China's capital swings from anger over zero-COVID to coping with infections
Beijing's COVID-19 gloom deepened on Sunday with many shops and other businesses closed, and an expert warned of many thousands of new coronavirus cases as anger over China's previous COVID policies gave way to worry about coping with infection. China dropped most of its strict COVID curbs on Wednesday after unprecedented protests against them last month, but cities that were already battling with their most severe outbreaks, like Beijing, saw a sharp decrease in economic activity after rules such as regular testing were scrapped.
China's healthcare system put to the test as COVID curbs fade
When Li tested positive for COVID-19 on Tuesday in Baoding in northern China, he braced for a five-day quarantine at a makeshift local hospital as part of the country's strict pandemic controls. Instead, China the next day abruptly relaxed the policy that has made the world's most-populous country an outlier in a world largely learning to live with COVID.
China to allow German expats to use German COVID-19 vaccines
The Chinese foreign ministry said China and Germany had reached an agreement on providing "German vaccines" to German nationals in China, after the German Chancellor recently said that BioNTech's COVID-19 vaccine would be used by German expatriates. Relevant arrangements will be discussed and determined by the two sides through diplomatic channels, Mao Ning, a spokeswoman at the Chinese foreign ministry told reporters on Friday at a regular press conference.

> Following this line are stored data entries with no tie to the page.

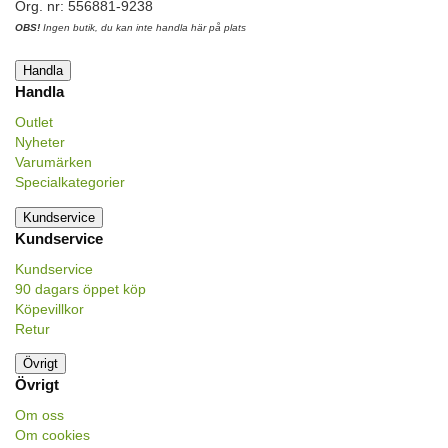
Org. nr: 556881-9238
OBS!
Ingen butik, du kan inte handla här på plats
Handla
Handla
Outlet
Nyheter
Varumärken
Specialkategorier
Kundservice
Kundservice
Kundservice
90 dagars öppet köp
Köpevillkor
Retur
Övrigt
Övrigt
Om oss
Om cookies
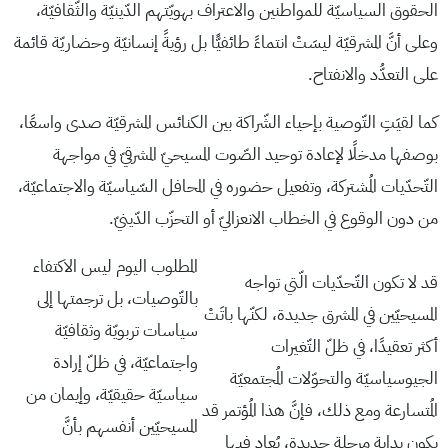
الحقوق السياسيّة للمواطنين والاعتراف بهويّتهم الدّينيّة والثّقافيّة،
وعلى أنَّ المشرقيّة ليسَتْ انتماءً طائفيًّا بل رؤيةً إنسانيّة وحضاريّة قائمة
على التعدُّد والانفتاح.
كما لقيَتِ التّوصية بإحياء الشّراكة بين الكنائس المشرقيّة صدى واسعًا،
بوصفها مدخلًا لإعادة توحيد الصّوت المسيحيّ المشرقيّ في مواجهة
التّحدّيات المُشتركة، وتفعيل حضوره في المحافل السّياسيّة والاجتماعيّة،
من دون الوقوع في الخطاب الانعزاليّ أو التحزّب الدّينيّ.
المطلوب اليوم ليس الاكتفاء
قد لا تكون التّحدّيات الّتي تواجه
بالتّوصيات، بل ترجمتها إلى
المسيحيّين في المشرق جديدة، لكنّها باتَتْ
سياسات تربويّة وثقافيّة
أكثر تعقيدًا، في ظلّ التّغيرات
واجتماعيّة، في ظلّ إرادة
الجيوسياسيّة والتحوّلات المُجتمعيّة
سياسيّة حقيقيّة، وإيمان من
المُتسارعة ومع ذلك، فإنَّ هذا المُؤتمر قد
المسيحيّين أنفسهم بأنَّ
يكون بداية مرحلة جديدة، يُعاد فيها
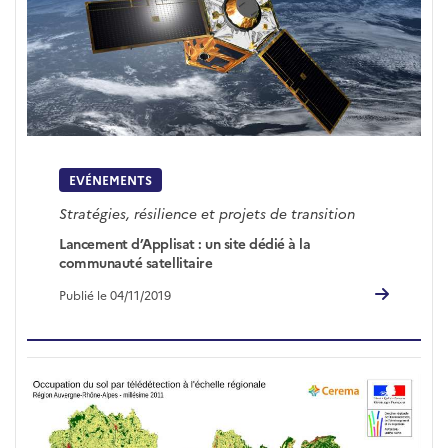
EVÉNEMENTS
Stratégies, résilience et projets de transition
Lancement d’Applisat : un site dédié à la
communauté satellitaire
Publié le 04/11/2019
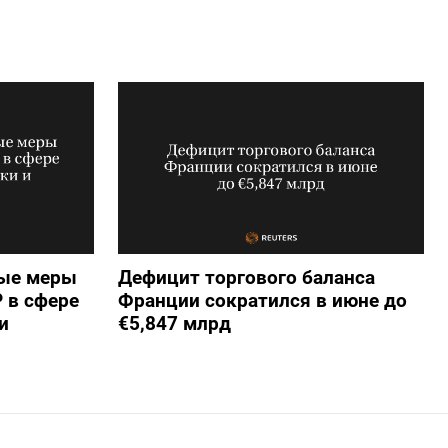
вые меры
Дефицит торгового баланса
 в сфере
Франции сократился в июне до
и
€5,847 млрд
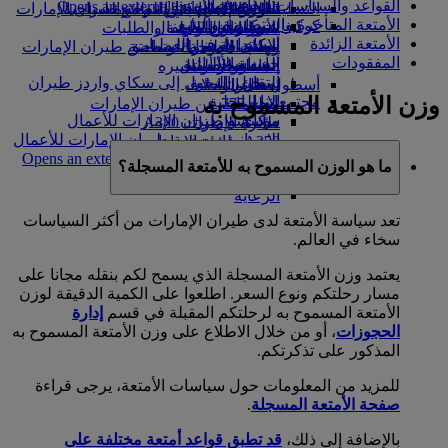
القواعد والسياسات الخاصة بالأمتعة
Opens an external link in a new tab
in a new tab
التسلية للأطفال
السوق الحرة
تجربتكم على متن الطائرة
تناول الطعام في الدرجة السياحية
السفر لأصحاب الهمم مع طيران الإمارات
الأمتعة المتأخرة والمتضررة والتتبع
كوكبنا
شركاؤنا
الممتازة
متجرنا الرسمي
الأدوات والموارد
الترفيه عن الأطفال
المساعدة الخاصة والطلبات
الأمتعة الزائدة
سكاي واردز رايل
الاستدامة في العمليات
ألعاب الأطفال
وجبات الدرجة السياحية
الهاتف المتحرك وتطبيق طيران الإمارات
المفقودات
حاسبة الأميال
السياسة البيئية
المشروبات
أنشطة للأطفال
إلغاء حجز أو تغييره
التقارير البيئية
تسجيل الدخول إلى سكاي واردز طيران
أسطول طائراتنا
تعطل الرحلات
وزن الأمتعة المسموح به
الإمارات
مجتمعاتنا المحلية
بوينج 777
معلومات عن طيران الإمارات
سكاي واردز+
مؤسسة طيران الإمارات للأعمال
طائرة الإمارات A380
الإنسانية
مؤسسة طيران الإمارات للأعمال
A350 طائرة الإمارات
الإنسانية Opens an external link in a new
الإمارات للطيران الخاص
ما هو الوزن المسموح به للأمتعة المسجلة؟
tab
توزيع المقاعد
الرعاية
تعد سياسة الأمتعة لدى طيران الإمارات من أكثر السياسات
سخاء في العالم.
يعتمد وزن الأمتعة المسجلة الذي يسمح لكم بنقله مجانا على
مسار رحلتكم ونوع السعر. اطلعوا على الكمية الدقيقة لوزن
الأمتعة المسموح به لرحلتكم المقبلة في قسم
إدارة
الحجوزات
، أو من خلال الاطلاع على وزن الأمتعة المسموح به
المذكور على تذكرتكم.
للمزيد من المعلومات حول سياسات الأمتعة، يرجى قراءة
صفحة الأمتعة المسجلة
.
بالإضافة إلى ذلك،
قد تطبق قواعد أمتعة مختلفة على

Some bloodstream infection bacteria grew resistant to last-resort drugs in 2020 - WHO
Increased drug resistance in bacteria causing bloodstream infections, including against last-resort antibiotics, was seen in the first year of the coronavirus pandemic, a World Health Organization report based on data from 87 countries in 2020 showed. The overuse and/or misuse of antibiotics has helped microbes to become resistant to many treatments, while the pipeline of replacement therapies in development is alarmingly sparse.
White House doctors urge Americans to get updated COVID boosters
Top U.S. health officials on Friday urged Americans to get COVID-19 vaccine boosters if eligible to help ward off infections during the holiday season. Speaking at a virtual town hall, White House COVID-19 Response Coordinator Dr. Ashish Jha suggested people who had been infected with COVID in September or earlier consider getting an anti-Omicron booster shot.
Juul agrees to pay $1.2 billion in youth-vaping settlement - Bloomberg News
Juul Labs Inc has agreed to pay $1.2 billion to resolve about 10,000 lawsuits targeting the e-cigarette maker as a major cause of a U.S. youth-vaping epidemic, Bloomberg News reported on Friday, citing people familiar with the matter. Last week, Juul said it had settlements with about 10,000 plaintiffs covering more than 5,000 cases in California. The company chose not to disclose the settlement amount as part of the court process in the federal multi-district litigation.
China tackles medical supply snags, price gouging amid COVID fears
China said on Saturday it would stop checking truck drivers and ship crew transporting goods domestically for COVID-19, removing a key bottleneck from its supply chain network as a dismantling of the country's zero-COVID policy gathers speed. The country this week made a dramatic pivot toward economic reopening, loosening key parts of the COVID policy in a shift that has been welcomed by a weary public but also is now stoking concerns that infections could spike and cause further disruptions.